Effective May 31, 2014 (with closing occurring June 10, 2014) the Company sold EWRS Turkey for EUR 4.2 million.  The proceeds were used to reduce outstanding debt and the excess was cash to the Company of $768,000. Cash transactions were recorded for the time period June 1 to June 10, 2014, the date of closing.   For the three and six month periods ended June 30, 2014, medical services revenue for EWRS Turkey was $200,000 and $531,000 compared to $406,000 and $816,000 for the same periods in the prior year.  The decline in revenue is due to lower volumes on the IGRT and Gamma Knife machines in 2014, in addition to the sale of EWRS Turkey effective May 31.  For the three and six month periods ended June 30, 2014, pretax income for EWRS Turkey was $22,000 and pretax loss was $19,000 compared to pretax loss of $399,000 and $526,000 in the same periods in the prior year. Pretax income and loss for the three and six month period ended June 30, 2014 includes foreign currency gains of $146,000 and $161,000, compared to foreign currency loss of $393,000 and $534,000, for the same periods in the prior year. Pretax income and loss, net of non-controlling interest, attributable to the Company for the three and six month periods ended June 30, 2014 was pretax income of $12,000 and $11,000 compared to pretax loss of $226,000 and $298,000 for the same periods in the prior year.

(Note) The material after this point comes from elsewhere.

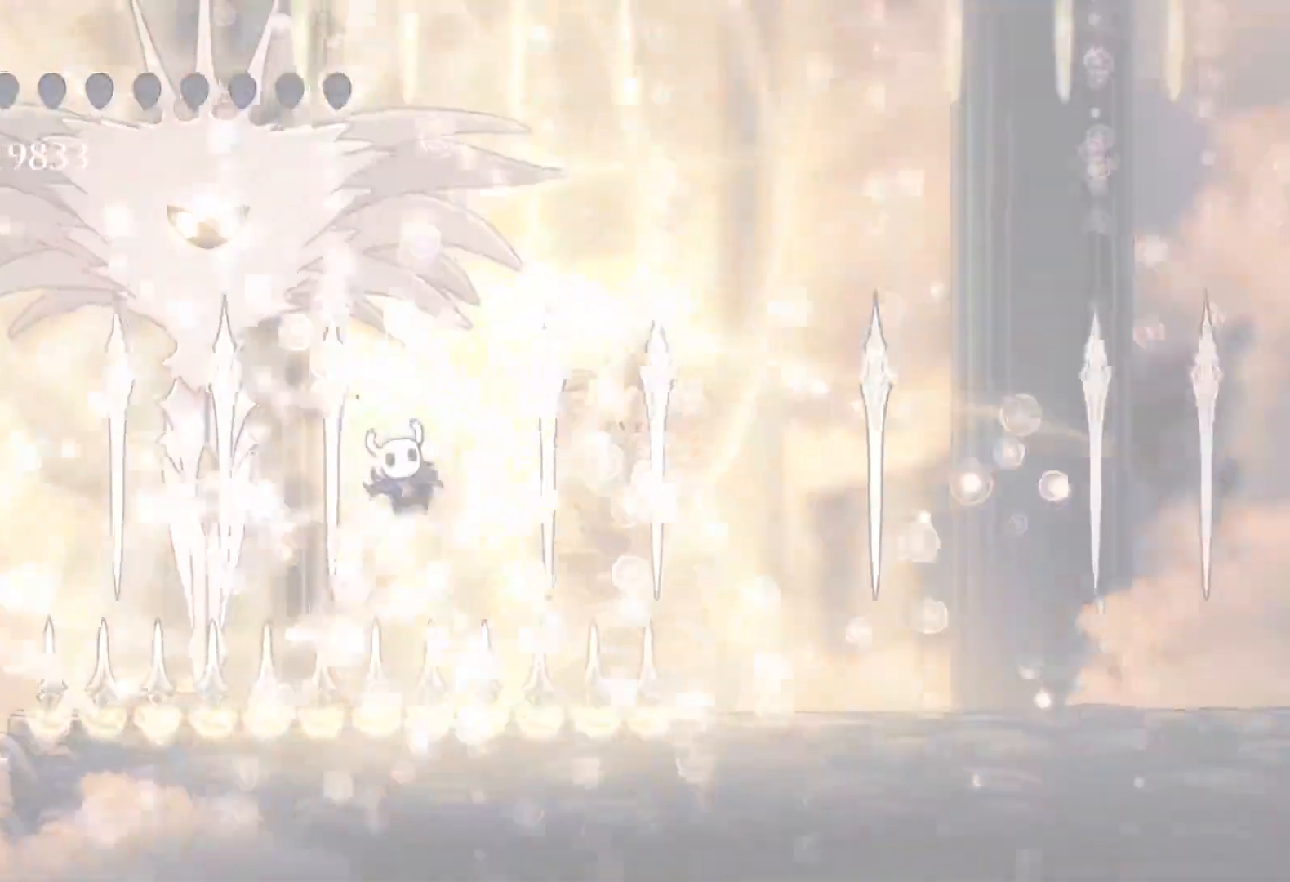
{"keys": [], "mouse": [], "events": []}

The total cumulative translation adjustment of $779,000, previously recognized under accumulated other comprehensive income (loss), was included as a component of the loss calculation for the sale of EWRS Turkey, reported in the statement of operations for the fiscal periods ending in 2014.
 
While the Company viewed the operations in Turkey as a long term investment, the continued volatility of the Turkish Lira against the U.S. Dollar (which resulted in cumulative foreign currency transaction losses of $908,000) and the opportunity to generate approximately $768,000 in cash for the Company’s domestic operations were compelling reasons to consummate the sale.